> _Your task_: Count how many lines below include the string "Right". Only that number should appear in the reply.

____________________

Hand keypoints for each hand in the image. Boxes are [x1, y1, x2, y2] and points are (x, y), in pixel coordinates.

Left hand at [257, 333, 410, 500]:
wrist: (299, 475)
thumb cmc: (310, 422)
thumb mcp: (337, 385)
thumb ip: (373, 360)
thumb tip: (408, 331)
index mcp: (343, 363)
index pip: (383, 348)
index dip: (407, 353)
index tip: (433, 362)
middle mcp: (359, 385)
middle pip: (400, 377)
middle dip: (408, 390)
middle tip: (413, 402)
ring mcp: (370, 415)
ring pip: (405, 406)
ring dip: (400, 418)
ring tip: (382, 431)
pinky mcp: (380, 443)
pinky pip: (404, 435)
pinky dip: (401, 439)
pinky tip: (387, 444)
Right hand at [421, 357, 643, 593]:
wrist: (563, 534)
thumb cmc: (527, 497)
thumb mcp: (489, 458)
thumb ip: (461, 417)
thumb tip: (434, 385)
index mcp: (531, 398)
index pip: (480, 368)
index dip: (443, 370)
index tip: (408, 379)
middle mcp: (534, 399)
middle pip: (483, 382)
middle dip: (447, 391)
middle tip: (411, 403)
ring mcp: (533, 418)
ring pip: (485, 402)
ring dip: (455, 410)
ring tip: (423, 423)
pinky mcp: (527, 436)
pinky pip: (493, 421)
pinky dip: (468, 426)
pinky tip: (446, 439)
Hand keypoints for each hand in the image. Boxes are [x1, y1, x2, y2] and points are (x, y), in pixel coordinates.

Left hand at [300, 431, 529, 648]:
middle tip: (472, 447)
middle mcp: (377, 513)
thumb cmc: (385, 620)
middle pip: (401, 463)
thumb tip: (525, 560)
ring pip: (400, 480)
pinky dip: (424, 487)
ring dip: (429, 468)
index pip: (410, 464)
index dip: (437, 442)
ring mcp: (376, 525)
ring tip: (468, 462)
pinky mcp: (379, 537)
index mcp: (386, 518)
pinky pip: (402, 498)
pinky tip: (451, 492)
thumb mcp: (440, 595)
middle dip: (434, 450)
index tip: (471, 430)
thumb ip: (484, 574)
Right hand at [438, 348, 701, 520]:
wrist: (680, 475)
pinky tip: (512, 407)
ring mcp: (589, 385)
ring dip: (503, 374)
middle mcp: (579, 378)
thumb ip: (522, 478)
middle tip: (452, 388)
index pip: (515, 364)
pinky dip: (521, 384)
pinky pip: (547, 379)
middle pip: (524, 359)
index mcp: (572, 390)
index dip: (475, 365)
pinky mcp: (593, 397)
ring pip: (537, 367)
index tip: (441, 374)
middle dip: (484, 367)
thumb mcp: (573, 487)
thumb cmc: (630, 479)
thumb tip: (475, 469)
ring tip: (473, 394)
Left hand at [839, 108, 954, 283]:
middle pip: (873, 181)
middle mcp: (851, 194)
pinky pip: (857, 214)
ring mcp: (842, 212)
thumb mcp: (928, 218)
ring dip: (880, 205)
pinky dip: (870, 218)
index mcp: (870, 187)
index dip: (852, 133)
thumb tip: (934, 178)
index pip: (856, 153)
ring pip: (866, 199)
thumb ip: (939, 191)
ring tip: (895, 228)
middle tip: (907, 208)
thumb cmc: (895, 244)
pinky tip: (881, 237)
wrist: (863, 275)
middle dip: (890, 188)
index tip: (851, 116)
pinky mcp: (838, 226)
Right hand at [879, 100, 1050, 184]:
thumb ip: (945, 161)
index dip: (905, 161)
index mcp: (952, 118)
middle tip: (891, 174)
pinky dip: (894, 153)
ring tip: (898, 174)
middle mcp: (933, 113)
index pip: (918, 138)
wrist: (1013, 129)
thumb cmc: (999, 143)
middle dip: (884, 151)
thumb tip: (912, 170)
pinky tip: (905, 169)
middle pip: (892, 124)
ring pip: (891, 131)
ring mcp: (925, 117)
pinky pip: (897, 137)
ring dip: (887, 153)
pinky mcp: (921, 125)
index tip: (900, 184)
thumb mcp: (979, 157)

____________________

> _Exercise response_: 3